AGUILAR THEN AND NOW
Aguilar is the east portal to the scenic Spanish Peaks & Cordova Pass. The road west of Aguilar over Cordova Pass was designated as part of the Highway of Legends National & State Scenic Byway in 2002.
Situated in the Apishapa Valley, it was first inhabited by native Indians. Tales of gold brought prospectors to the area in the early 1800's but most of the first settlers around 1870 were of Spanish descent and came from northern New Mexico. Juan Trujillo had discovered the Trujillo Creek Valley, 7 miles west of Aguilar in 1867. By the year 1868 there was a large number of settlers on ranches and farms scattered up & down the creeks & rivers.Aguilar was first called San Antonio Plaza. It consisted of a few adobe dwellings surrounding a small trading post. During the years between the first mission days and the year 1888, the plaza had a series of names, one of which was Shultz's Plaza. In 1879, Jose Ramon Aguilar imigrated to the town that would later bear his name. In his lifetime, he was a member of the State Legislature, county commissioner, Mayor of Aguilar, and a member of the school board. Beginning in 1888, the opening of the Peerless Coal Mine and several other large mines nearby, was the main reason for the growth of the town. As early as 1876, the Rio Grande Railroad reached Aguilar. In 1892 the Colorado & Southern Railway built a branch line into the Aguilar city limits and the growth of the town took place in the years when "coal was king."

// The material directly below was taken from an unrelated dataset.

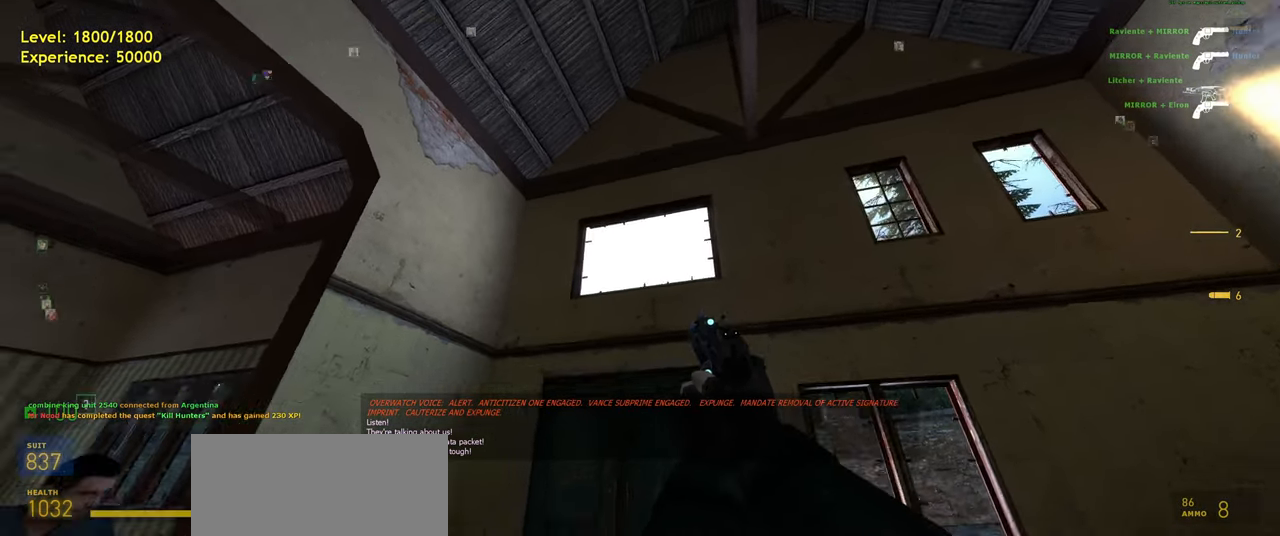
{"keys": ["w"], "mouse": [], "events": [[420, "w", "down"]]}
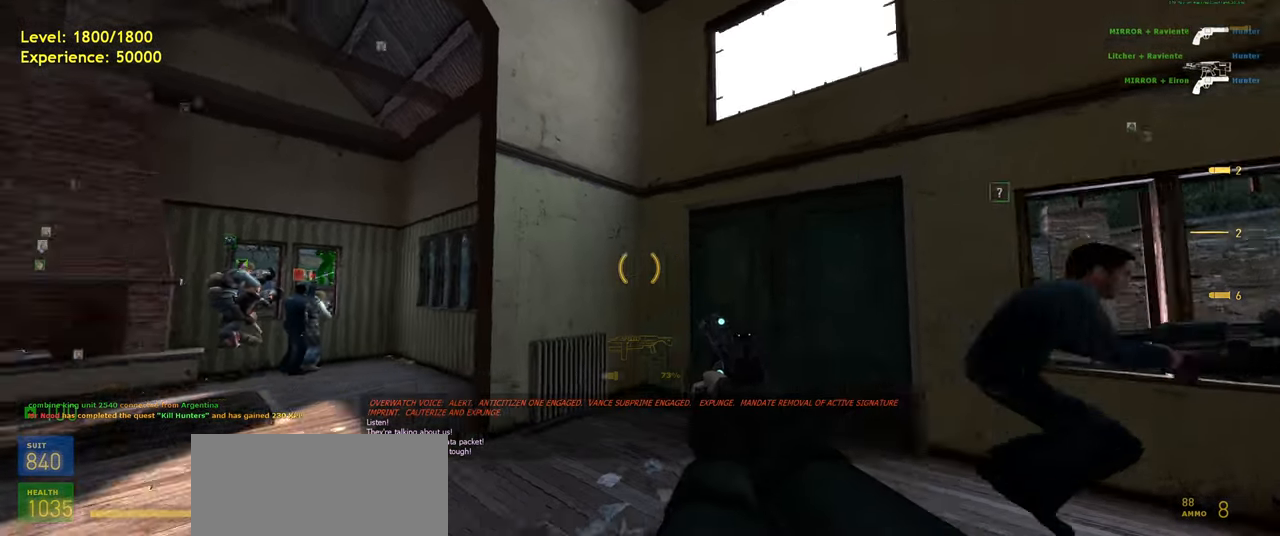
{"keys": ["a", "shift", "w"], "mouse": [], "events": [[300, "shift", "down"], [360, "a", "down"]]}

Historical & News Events of Interest
1916 -- From -- What Made Trinidad-Trinidad by Louise LeBarre Hanks.
Prohibition had come to Colorado in 1916. As early as 1850 there were "Black Hand " cells in American cities where Sicilians had immigrated. One of the biggest hauls ever made by the sheriff's department occurred on Main Street in Aguilar. Seized were 200 gallons of wine, a large quantity of White Mule, 50 gallons of raisin mash in the process of fermentation, a distilling plant & other appurtenances of illicit bootleg business. The liquor was destroyed except for a small amount to be used as evidence. Aguilar was referred to as "Little Chicago" because of the large number of liquor violations that happened there and its connection with organized crime, the Mafia in particular.An editorial in the Chronicle News claimed that none of this was true of Aguilar which was a respectful town, full of respectful businessmen. But other evidence bears out that there was some truth to the article. An article written many years later, in 1965, said that half the population of Aguilar was engaged in bootlegging, including "fathers, mothers, & grandparents". Signals were given when Revenue Agents were in the vicinity and shots were fired to alert everyone.